____ Data to process

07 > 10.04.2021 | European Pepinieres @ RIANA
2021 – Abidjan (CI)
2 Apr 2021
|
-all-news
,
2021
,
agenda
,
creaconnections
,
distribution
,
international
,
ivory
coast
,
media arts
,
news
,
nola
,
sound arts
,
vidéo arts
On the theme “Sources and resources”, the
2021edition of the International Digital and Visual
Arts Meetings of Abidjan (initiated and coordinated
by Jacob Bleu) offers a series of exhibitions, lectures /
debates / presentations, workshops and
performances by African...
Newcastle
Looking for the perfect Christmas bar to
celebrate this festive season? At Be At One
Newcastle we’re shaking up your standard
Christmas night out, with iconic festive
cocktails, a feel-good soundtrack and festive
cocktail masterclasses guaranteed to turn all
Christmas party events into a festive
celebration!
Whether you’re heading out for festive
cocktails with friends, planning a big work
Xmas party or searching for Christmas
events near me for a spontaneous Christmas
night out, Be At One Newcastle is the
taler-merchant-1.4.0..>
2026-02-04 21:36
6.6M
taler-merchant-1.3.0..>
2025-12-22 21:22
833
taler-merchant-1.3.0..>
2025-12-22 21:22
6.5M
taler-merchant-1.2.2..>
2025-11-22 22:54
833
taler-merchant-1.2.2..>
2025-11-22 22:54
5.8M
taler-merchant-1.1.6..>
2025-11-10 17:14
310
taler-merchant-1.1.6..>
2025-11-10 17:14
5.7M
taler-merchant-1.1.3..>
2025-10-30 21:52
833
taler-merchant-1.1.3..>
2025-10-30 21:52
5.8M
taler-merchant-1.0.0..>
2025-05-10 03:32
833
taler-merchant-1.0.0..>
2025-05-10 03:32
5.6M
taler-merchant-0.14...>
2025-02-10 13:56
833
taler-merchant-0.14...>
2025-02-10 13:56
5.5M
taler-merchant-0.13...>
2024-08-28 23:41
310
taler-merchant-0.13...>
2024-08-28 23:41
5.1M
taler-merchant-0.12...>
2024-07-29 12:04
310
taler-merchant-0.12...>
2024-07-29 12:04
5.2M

________

▸ Written task: Output the complete data exactly as written.

▸ Exercise answer:
07 > 10.04.2021 | European Pepinieres @ RIANA
2021 – Abidjan (CI)
2 Apr 2021
|
-all-news
,
2021
,
agenda
,
creaconnections
,
distribution
,
international
,
ivory
coast
,
media arts
,
news
,
nola
,
sound arts
,
vidéo arts
On the theme “Sources and resources”, the
2021edition of the International Digital and Visual
Arts Meetings of Abidjan (initiated and coordinated
by Jacob Bleu) offers a series of exhibitions, lectures /
debates / presentations, workshops and
performances by African...
Newcastle
Looking for the perfect Christmas bar to
celebrate this festive season? At Be At One
Newcastle we’re shaking up your standard
Christmas night out, with iconic festive
cocktails, a feel-good soundtrack and festive
cocktail masterclasses guaranteed to turn all
Christmas party events into a festive
celebration!
Whether you’re heading out for festive
cocktails with friends, planning a big work
Xmas party or searching for Christmas
events near me for a spontaneous Christmas
night out, Be At One Newcastle is the
taler-merchant-1.4.0..>
2026-02-04 21:36
6.6M
taler-merchant-1.3.0..>
2025-12-22 21:22
833
taler-merchant-1.3.0..>
2025-12-22 21:22
6.5M
taler-merchant-1.2.2..>
2025-11-22 22:54
833
taler-merchant-1.2.2..>
2025-11-22 22:54
5.8M
taler-merchant-1.1.6..>
2025-11-10 17:14
310
taler-merchant-1.1.6..>
2025-11-10 17:14
5.7M
taler-merchant-1.1.3..>
2025-10-30 21:52
833
taler-merchant-1.1.3..>
2025-10-30 21:52
5.8M
taler-merchant-1.0.0..>
2025-05-10 03:32
833
taler-merchant-1.0.0..>
2025-05-10 03:32
5.6M
taler-merchant-0.14...>
2025-02-10 13:56
833
taler-merchant-0.14...>
2025-02-10 13:56
5.5M
taler-merchant-0.13...>
2024-08-28 23:41
310
taler-merchant-0.13...>
2024-08-28 23:41
5.1M
taler-merchant-0.12...>
2024-07-29 12:04
310
taler-merchant-0.12...>
2024-07-29 12:04
5.2M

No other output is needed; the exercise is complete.